# Desafio 1:
Diga se cada afirmação abaixo concorda com o trecho selecionado, respondendo sim ou não e citando literalmente as palavras do trecho que decidem a resposta. (a) Quem escreve afirma ser novo no fórum e no Gentoo. (b) Segundo o texto, o /var/tmp/portage tem 4GB no total. (c) Depois de conseguir baixar o pdftk, ao abrir um arquivo .pdf, aparece a mensagem "Not a block device".
# Desafio 2:
Reproduza sem nenhuma alteração o trecho selecionado, de "dai fui olhar" até "lugar o portage.".

# Trecho selecionado:
┄┄┄┄┄┄┄┄┄┄┄┄┄┄┄┄┄┄┄┄
# Ajuda Emerge pdftk

## jukinha

Bom dia galera, sou novo aqui no forum e no gentoo, 

estou com um probleminha, quando vou tentar baixar o pacote pdftk ele me aparece isso aqui : Not a block device 

dai fui olhar no /var/tmp/portage e vi que la ele esta com 2GB total e esta usando total, dai fiz " mount -o bind /var/tmp/portage /home/jukinha/portage-fail

ou seja com esse comando os pacotes flahados iram cair em minha home numa pasta maior que 2GB p/ nao ter problema de espaço, porem mesmo assim, nao consigo baixar o pdftl, ele fica compilando o gcc, mas depois de algum tempo me aparece a mesma msg, q eu estou sem espaço, porem ja mountei em otro lugar o portage.

o que tenho que fazer, ja procurei nos topico,google e nao achei a resposta   :Mad: 

Vlw

----------

## jukinha

Consegui baixar o pacote que eu queria : pdftk

porem quando vou abrir um arquivo .pdf ele me da o seguinte erro : 

Done.  Input errors, so no output created.

alguem pode me ajudar?

----------

## jukinha

poxa ninguem ae pra ajudar?

----------
┄┄┄┄┄┄┄┄┄┄┄┄┄┄┄┄┄┄┄┄
# Dados fornecidos:
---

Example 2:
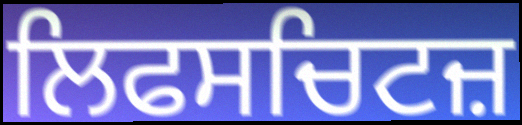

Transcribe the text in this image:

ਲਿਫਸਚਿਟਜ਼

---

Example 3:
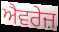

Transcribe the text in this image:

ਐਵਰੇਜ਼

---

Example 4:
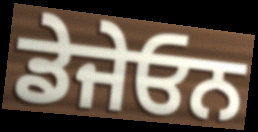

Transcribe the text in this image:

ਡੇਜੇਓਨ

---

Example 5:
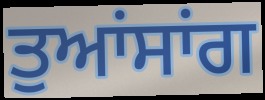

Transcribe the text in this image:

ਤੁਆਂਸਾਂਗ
┄┄┄┄┄┄┄┄┄┄┄┄┄┄┄┄┄┄┄┄
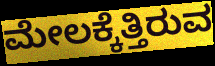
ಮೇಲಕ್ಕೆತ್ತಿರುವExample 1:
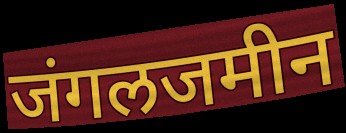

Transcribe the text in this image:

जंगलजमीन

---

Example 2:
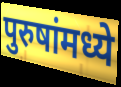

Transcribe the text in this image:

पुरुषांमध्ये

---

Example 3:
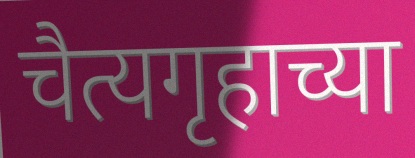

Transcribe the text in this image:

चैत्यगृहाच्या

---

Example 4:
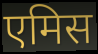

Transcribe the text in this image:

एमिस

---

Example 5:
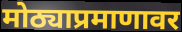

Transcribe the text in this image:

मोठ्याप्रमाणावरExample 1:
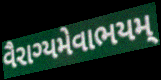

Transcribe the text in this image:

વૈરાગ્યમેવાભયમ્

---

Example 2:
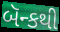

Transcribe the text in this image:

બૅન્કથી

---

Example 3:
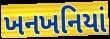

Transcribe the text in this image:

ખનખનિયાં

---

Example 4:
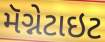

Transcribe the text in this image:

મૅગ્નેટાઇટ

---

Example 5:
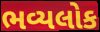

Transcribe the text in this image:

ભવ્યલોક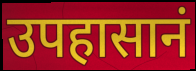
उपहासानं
┄┄┄┄┄┄┄┄┄┄┄┄┄┄┄┄┄┄┄┄
# Solução do exercício 1:
(a) Sim: "sou novo aqui no forum e no gentoo"
(b) Não: "la ele esta com 2GB total e esta usando total"
(c) Não: "Done.  Input errors, so no output created."

# Solução do exercício 2:
dai fui olhar no /var/tmp/portage e vi que la ele esta com 2GB total e esta usando total, dai fiz " mount -o bind /var/tmp/portage /home/jukinha/portage-fail

ou seja com esse comando os pacotes flahados iram cair em minha home numa pasta maior que 2GB p/ nao ter problema de espaço, porem mesmo assim, nao consigo baixar o pdftl, ele fica compilando o gcc, mas depois de algum tempo me aparece a mesma msg, q eu estou sem espaço, porem ja mountei em otro lugar o portage.